Meta-analyses that include unpublished trials and that examine mean differences in continuous depression rating scales report statistically significant but marginally small differences between antidepressants and placebo ( 23 , 38 – 40 ). More recent studies have suggested that drug-placebo differences are larger when instead of heterogeneous sum-scores, which also include somatic symptoms, only depressive core symptoms were considered ( 41 , 42 ). However, the results barely support this conclusion, because estimated effect sizes are still small and considered clinically insignificant per convention. But what exactly means clinically significant? In general, clinical significance refers to an effect size d or g > 0. 5 or a difference > 3 points on the Hamilton Depression Scale for Depression (HAMD) ( 38 ). However, empirical evidence has suggested that at least 7 points on the HAMD or an effect size > 0. 87 is necessary for a clinician to observe a minimal improvement in depression symptoms ( 43 ). Based on these criteria, the efficacy of antidepressants is impossible to discern from placebo effects in any meta-analysis conducted thus far.

Some authors deem the small difference between antidepressants and placebo a methodological artifact ( 27 , 44 – 46 ). For instance, Chen et al. ( 47 ) re-analyzed a double-blind RCT with the treatment arms antidepressant (sertraline), St John’s Wort, and placebo, with respect to patients’ treatment beliefs. Depression symptom reduction did not differ between treatment arms. However, independent of actual treatment received, patients who believed they receive placebo showed less improvement, and patients who correctly guessed that they receive placebo improved even less. One hypothesis states that the assumption of blinding is violated even in double-blind RCT, because both patients and outcome assessors may correctly guess who receives placebo due to a suspicious lack of side effects ( 44 ). Such unblinding effects inflate the apparent efficacy of antidepressants, because unblinded outcome assessors systematically overestimate the efficacy of experimental interventions ( 48 , 49 ). Taking into account the unblinding bias, Gotzsche ( 50 ) calculated that the average efficacy of antidepressants does not differ from placebo. More reliable than differences in subjective rating scales are objective outcomes such as premature treatment termination. Several meta-analyses did not detect a noticeable difference between antidepressant and placebo arms with respect to overall dropout rates in short-term RCT ( 51 – 53 ). Assuming that patients prematurely terminate a free treatment only if they perceived it as useless or even harmful ( 54 ), these findings indicate that the average patient experiences no clear benefits from antidepressants.

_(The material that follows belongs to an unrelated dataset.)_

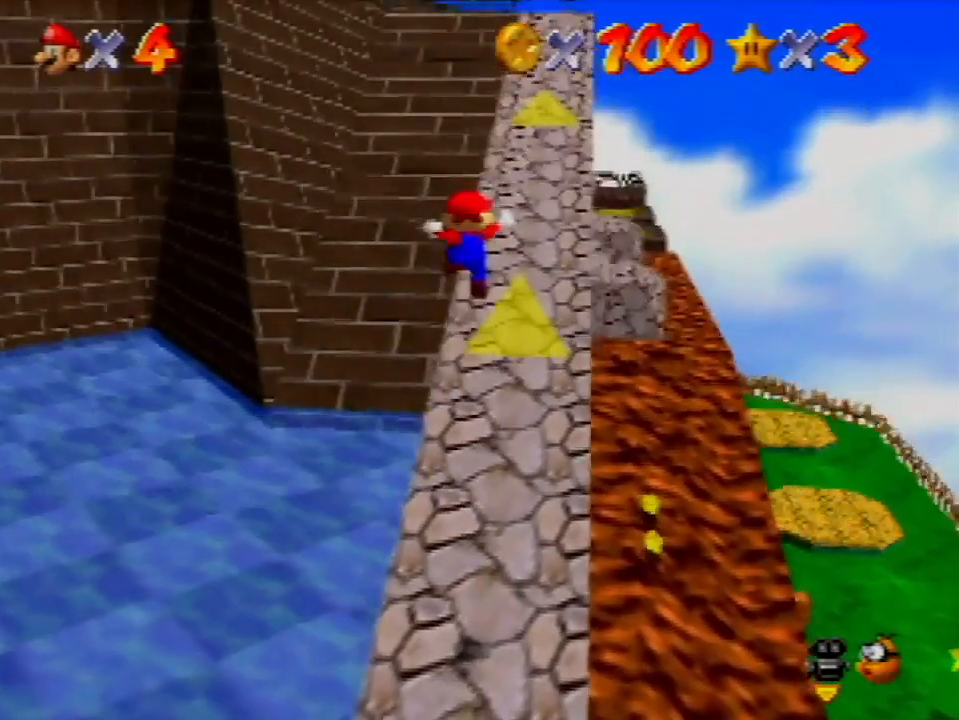
{"buttons": [], "left_stick": "center", "events": []}
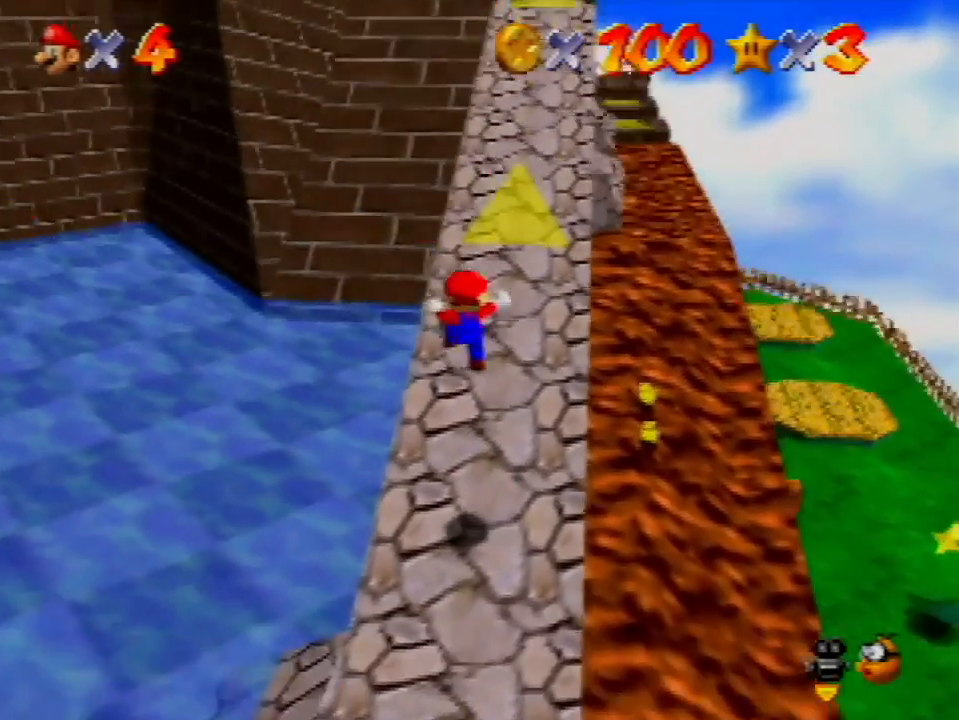
{"buttons": [], "left_stick": "up-right", "events": [[433, "left_stick", "up-right"]]}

Continuation and Maintenance Therapy

There are two trial designs to examine effects of long-term antidepressant use. The first is the long-term parallel-arm efficacy trial, where responders to both antidepressants and placebo are followed up. The second, much more common design, is the discontinuation trial, where antidepressant responders are randomly assigned to either continued therapy or rapid discontinuation and switching to placebo. In a recent meta-analysis of long-term parallel-arm RCT of 6–8 months duration, no difference between groups was found with respect to both remission and treatment discontinuation rates ( 55 ). Meta-analyses of discontinuation trials suggest that long-term antidepressant use may prevent relapse, but only very few trials have empirically examined that effect for 2 years or more ( 56 , 57 ). In addition, effects in discontinuation trials are difficult to interpret, because they exclusively include participants who remitted during acute open-label antidepressant treatment. Therefore, it is not known how many patients would have relapsed if they had remitted spontaneously, i. e., without prior acute antidepressant therapy ( 55 ). This is a serious issue, because it has been argued that antidepressants prospectively increase the relapse rate due to pharmacodynamics ( 58 , 59 ). Another problem with discontinuation trials is the rapid discontinuation of antidepressants and immediate switching to placebo given the ambiguous nature of subsequently emerging symptoms ( 60 ). Research has shown that antidepressants may cause severe withdrawal symptoms after discontinuation ( 61 , 62 ), which in some cases persist for months and therefore are easily misdiagnosed as depression relapse ( 63 ). That is, a substantial portion of depression relapses in discontinuation trials are in fact discontinuation or withdrawal syndromes. In support of this notion, it has been shown that rapid discontinuation of antidepressants, relative to gradual tapering, prospectively increases the risk of depression reoccurrence ( 64 ), but note that even very slow tapering may cause severe mood disturbances ( 61 , 63 ). It has further been shown that the preventive effects of antidepressants dissipate after 1–3 months ( 65 ). At the latest after 6 months, the risk of re-occurrences is identical in antidepressant and placebo arms ( 66 ).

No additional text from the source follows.